Final Master Project

Master in Bioinformatics and Computational Biology, Universidad Autónoma de Madrid (UAM)
Barcelona Biomedical Genomics Lab (BBGLab) https://bbglab.irbbarcelona.org/
Institut de Recerca Biomèdica de Barcelona (IRB Barcelona)

Necessary code to reproduce all the data from the final master project entitled as:
"The impact and function of degron disruptions in c-terminal truncated proteins and its role in tumorigenesis"

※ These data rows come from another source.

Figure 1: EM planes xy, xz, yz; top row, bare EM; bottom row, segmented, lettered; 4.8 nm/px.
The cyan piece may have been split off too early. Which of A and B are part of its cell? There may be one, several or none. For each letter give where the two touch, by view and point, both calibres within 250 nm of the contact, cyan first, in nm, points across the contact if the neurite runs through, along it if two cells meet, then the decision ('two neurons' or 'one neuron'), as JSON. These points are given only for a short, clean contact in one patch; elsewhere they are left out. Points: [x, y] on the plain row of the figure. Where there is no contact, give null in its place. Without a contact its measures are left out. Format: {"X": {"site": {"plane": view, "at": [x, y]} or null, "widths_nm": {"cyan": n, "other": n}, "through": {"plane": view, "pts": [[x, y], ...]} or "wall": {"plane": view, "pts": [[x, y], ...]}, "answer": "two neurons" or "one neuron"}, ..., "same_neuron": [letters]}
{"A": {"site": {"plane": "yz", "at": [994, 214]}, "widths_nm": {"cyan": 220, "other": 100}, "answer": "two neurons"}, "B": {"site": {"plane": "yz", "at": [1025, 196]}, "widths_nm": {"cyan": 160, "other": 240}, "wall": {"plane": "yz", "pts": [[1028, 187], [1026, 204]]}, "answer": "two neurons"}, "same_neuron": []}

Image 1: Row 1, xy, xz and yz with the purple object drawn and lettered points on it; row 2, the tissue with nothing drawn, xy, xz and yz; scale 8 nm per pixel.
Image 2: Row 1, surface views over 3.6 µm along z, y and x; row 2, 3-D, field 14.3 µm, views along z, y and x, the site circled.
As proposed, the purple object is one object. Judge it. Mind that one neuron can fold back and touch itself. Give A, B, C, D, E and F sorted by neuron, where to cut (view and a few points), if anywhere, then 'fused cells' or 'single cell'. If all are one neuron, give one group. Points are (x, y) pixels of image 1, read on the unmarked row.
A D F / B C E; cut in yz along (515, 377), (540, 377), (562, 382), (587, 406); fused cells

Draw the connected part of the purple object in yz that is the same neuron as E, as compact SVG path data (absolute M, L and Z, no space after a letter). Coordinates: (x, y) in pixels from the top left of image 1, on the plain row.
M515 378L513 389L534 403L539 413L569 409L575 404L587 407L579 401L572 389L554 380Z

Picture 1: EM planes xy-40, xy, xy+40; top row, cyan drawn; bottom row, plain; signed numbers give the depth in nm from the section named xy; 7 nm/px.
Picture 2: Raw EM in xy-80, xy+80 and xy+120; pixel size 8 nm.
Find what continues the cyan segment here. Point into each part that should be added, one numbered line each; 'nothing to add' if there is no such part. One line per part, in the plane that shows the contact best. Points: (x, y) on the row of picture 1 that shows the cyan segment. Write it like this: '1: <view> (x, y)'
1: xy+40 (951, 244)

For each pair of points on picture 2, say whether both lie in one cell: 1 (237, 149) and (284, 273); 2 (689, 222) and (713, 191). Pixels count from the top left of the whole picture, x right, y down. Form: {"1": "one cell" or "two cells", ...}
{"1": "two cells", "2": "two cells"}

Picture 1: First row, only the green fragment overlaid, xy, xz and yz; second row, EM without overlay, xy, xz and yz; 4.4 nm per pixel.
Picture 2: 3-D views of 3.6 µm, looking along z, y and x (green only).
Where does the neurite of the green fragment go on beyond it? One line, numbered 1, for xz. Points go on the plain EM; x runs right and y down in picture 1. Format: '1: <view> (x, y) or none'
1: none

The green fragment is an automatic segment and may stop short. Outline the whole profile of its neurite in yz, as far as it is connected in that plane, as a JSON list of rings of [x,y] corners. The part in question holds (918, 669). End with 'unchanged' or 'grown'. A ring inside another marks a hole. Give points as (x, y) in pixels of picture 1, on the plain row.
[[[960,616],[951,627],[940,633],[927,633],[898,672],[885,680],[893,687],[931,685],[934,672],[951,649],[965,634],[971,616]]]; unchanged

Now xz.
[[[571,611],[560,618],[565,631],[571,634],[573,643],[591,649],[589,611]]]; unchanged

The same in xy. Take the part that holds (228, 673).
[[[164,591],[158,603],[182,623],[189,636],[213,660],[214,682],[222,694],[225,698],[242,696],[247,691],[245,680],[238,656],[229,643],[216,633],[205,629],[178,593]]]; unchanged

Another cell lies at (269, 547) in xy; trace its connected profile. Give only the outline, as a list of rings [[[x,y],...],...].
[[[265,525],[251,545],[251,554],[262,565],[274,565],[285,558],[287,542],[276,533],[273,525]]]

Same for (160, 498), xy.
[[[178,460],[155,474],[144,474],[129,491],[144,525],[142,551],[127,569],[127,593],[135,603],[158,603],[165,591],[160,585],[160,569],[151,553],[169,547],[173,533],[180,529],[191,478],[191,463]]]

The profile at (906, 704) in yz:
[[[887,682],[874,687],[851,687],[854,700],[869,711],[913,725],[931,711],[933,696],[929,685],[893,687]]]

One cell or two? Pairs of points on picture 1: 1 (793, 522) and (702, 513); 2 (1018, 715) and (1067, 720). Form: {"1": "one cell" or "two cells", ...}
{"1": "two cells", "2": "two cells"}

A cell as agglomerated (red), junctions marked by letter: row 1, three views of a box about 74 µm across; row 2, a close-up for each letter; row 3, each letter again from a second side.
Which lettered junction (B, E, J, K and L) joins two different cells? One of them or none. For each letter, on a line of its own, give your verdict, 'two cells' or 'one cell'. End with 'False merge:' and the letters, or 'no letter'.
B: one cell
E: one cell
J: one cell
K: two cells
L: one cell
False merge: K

Student:        Raquel Blanco Martínez-Illescas
Directors:      Mònica Sánchez Guixé and Núria López-Bigas
Academic tutor: Luis del Peso Ovalle
Course:         2021/2022

The following diagram indicates the workflow to perform the analysis, including data collection and preprocessing (yellow), downstream analysis (green) and data analysis (red). All the necessary code is stored in this repository, except the scripts used to generated CPTAC and CCLE preprocessed tables.

Repository structure

The repository has the following directories:

data: contains any necessary data that cannot be generated with the scripts in scripts folder, except CPTAC and CCLE preprocessed tables. Also, contains manually edited data from external sources to adjust format to input requirements of some functions. Manually curated alignments for ELM-Manual PWMs generation are stored in elm_manual/alignments/curated in FASTA format and PNGs in elm_manual/alignments/curated_pngs.
scripts: contains all the scripts needed to reproduce the analysis. Divided in:
- data_collection_prepro: scripts to run data collection and preprocessing (yellow in the workflow diagram).
- downstream_analysis: scripts to run downstream analysis, including generation of Position Weight Matrices (PWMs), de novo degron identification and mutation annotation (green in the workflow diagram).
- data_analysis: scripts to run data analysis (red in the workflow diagram).
- external: scripts from external sources.
- Utils: general util functions for the analysis.

Requirements

All the analysis was performed using conda in an environment with the dependencies in environment.yml. To install the same environment execute:

conda env create -n degrons -f environment.yml

Data collection and preprocessing

1. UbiNet

1.1. Position Probability Matrices (PPMs)

ubinet_PWMs.ipynb

The first part of this Jupyter notebook contains the code to parse the HTML of UbiNet 2.0 database and retrieve the PPMs of each degron motif. This notebook is stored in scripts/downstream_analysis.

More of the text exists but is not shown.